- Born: Dagfinn Kåre Føllesdal 22 June 1932 Askim, Norway
- Died: 1 March 2026 (aged 93)

Education
- Education: University of Oslo Harvard University
- Doctoral advisor: Willard Van Orman Quine

Philosophical work
- Era: Contemporary philosophy
- Region: Western philosophy
- School: Analytic philosophy (early) Continental philosophy: phenomenology/hermeneutics (late)
- Institutions: Harvard University Stanford University
- Notable students: Hubert Dreyfus
- Main interests: Philosophy of language
- Notable ideas: Bridging analytic philosophy and phenomenology

= Dagfinn Føllesdal =

Norwegian philosopher (1932–2026)

Dagfinn Kåre Føllesdal (22 June 1932 – 1 March 2026) was a Norwegian-born American philosopher. He was the Clarence Irving Lewis Professor of Philosophy Emeritus at Stanford University and professor emeritus at the University of Oslo.

== Life and career ==
Føllesdal was born in Askim, Norway. After earning his bachelor's and master's degrees at the University of Oslo, he attended Harvard University and earned his Ph.D. in 1961 under Willard Van Orman Quine. He taught at Harvard University from 1961 to 1964, and began teaching at Stanford University in 1968.

In March 2009, Føllesdal was appointed Commander of the Royal Norwegian Order of St. Olav by King Harald V of Norway, thanks to his work in philosophy, ethics, and bridging the divide between Anglo-American analytic philosophy and European continental philosophy.

He was a member of the Norwegian Academy for Language and Literature, the Norwegian Academy of Science and Letters, the Royal Swedish Academy of Sciences, and the American Academy of Arts and Sciences.

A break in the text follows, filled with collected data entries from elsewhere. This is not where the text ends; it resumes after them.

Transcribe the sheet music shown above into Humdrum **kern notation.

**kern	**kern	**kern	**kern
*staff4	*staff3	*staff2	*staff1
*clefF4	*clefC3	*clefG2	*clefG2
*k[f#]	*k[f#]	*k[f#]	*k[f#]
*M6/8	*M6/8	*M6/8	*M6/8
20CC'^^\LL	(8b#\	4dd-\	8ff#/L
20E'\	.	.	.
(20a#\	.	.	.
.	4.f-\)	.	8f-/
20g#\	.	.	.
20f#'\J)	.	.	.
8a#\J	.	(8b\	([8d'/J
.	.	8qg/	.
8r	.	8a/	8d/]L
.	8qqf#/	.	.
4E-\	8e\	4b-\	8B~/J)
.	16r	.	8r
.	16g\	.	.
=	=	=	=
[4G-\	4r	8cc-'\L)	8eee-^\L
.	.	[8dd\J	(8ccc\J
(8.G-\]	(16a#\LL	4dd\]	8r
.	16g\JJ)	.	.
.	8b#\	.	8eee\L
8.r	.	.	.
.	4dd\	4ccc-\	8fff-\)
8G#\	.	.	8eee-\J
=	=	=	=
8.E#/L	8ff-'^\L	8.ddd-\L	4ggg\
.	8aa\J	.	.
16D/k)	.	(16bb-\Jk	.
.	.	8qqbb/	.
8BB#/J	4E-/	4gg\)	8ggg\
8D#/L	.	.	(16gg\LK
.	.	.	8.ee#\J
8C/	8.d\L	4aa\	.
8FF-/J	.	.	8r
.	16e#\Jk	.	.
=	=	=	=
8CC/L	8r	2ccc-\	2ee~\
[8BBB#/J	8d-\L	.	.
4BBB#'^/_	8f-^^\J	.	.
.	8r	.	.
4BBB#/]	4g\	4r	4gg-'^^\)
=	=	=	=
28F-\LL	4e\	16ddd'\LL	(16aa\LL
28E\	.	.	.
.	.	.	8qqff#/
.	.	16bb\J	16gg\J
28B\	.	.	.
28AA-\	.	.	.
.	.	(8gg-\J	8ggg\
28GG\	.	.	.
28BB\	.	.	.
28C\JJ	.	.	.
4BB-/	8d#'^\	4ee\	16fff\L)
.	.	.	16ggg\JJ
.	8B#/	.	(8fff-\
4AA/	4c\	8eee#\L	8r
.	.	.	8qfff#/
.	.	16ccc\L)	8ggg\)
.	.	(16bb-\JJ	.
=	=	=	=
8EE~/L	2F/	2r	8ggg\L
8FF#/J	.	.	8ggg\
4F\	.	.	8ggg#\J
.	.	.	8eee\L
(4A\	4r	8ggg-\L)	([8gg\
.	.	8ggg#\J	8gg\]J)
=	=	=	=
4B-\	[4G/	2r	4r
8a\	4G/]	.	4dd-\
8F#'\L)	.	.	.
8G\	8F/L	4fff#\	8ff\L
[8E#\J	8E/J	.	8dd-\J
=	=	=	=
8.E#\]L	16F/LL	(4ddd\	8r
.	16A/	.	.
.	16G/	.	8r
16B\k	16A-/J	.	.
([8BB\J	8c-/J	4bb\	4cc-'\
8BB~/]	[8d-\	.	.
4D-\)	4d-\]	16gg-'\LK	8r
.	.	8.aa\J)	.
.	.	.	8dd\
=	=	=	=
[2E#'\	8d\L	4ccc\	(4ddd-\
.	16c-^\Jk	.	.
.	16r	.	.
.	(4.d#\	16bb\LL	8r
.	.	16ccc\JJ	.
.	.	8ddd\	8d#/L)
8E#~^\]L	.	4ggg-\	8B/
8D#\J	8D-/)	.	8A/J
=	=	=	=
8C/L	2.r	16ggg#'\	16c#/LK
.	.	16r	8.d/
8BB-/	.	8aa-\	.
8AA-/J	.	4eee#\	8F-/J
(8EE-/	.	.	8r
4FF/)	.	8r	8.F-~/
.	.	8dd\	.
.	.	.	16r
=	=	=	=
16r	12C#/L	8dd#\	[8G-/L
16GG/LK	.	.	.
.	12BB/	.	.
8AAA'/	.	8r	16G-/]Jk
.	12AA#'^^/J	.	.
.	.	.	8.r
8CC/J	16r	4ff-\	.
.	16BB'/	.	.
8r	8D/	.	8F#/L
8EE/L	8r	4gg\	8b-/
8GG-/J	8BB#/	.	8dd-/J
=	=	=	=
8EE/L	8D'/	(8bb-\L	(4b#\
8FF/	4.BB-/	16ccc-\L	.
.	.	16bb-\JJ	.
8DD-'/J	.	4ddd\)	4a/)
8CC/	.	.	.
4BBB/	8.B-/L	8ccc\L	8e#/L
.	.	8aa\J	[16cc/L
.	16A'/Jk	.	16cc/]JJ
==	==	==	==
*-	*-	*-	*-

Føllesdal resided at Tanum. He was a practicing Roman Catholic. He regularly participated in the sport of orienteering. Føllesdal died on 1 March 2026, at the age of 93.

== Philosophical work ==
Føllesdal wrote extensively on topics relating to the philosophy of language, phenomenology, existentialism, and hermeneutics. He was a pupil of Quine and was among the leading experts on the indeterminacy of translation.

== Bibliography ==
- Referential Opacity and Modal logic. Oslo: Universitetsforlaget, 1966
- "Quine on Modality." Synthese (December 1968), 19(1–2):147–157.
- "Husserl's Notion of Noema." Journal of Philosophy (October 1969), 66(20):680–687.
- "Indeterminacy of Translation and Under-Determination of the Theory of Nature." Dialectica (1973), 27:289–301.
- "Essentialism and Reference." In Lewis Hahn, ed., The Philosophy of W. V. Quine, pp. 97–115. La Salle: Open Court, 1986.
- "Indeterminacy and Mental States." In Perspectives on Quine. Oxford & Cambridge, Massachusetts: Blackwell, 1990.
- "In What Sense Is Language Public?" In Paolo Leonardi, ed., On Quine: New Essays. New York & Cambridge: Cambridge University Press, 1995.
- "Absorbed Coping, Husserl and Heidegger." In Mark A. Wrathall and Jeff Malpas, eds., Heidegger, Authenticity, and Modernity: Essays in Honor of Hubert L. Dreyfus, Volume 1, pp. 251–257. Cambridge, Massachusetts: MIT Press, 2000.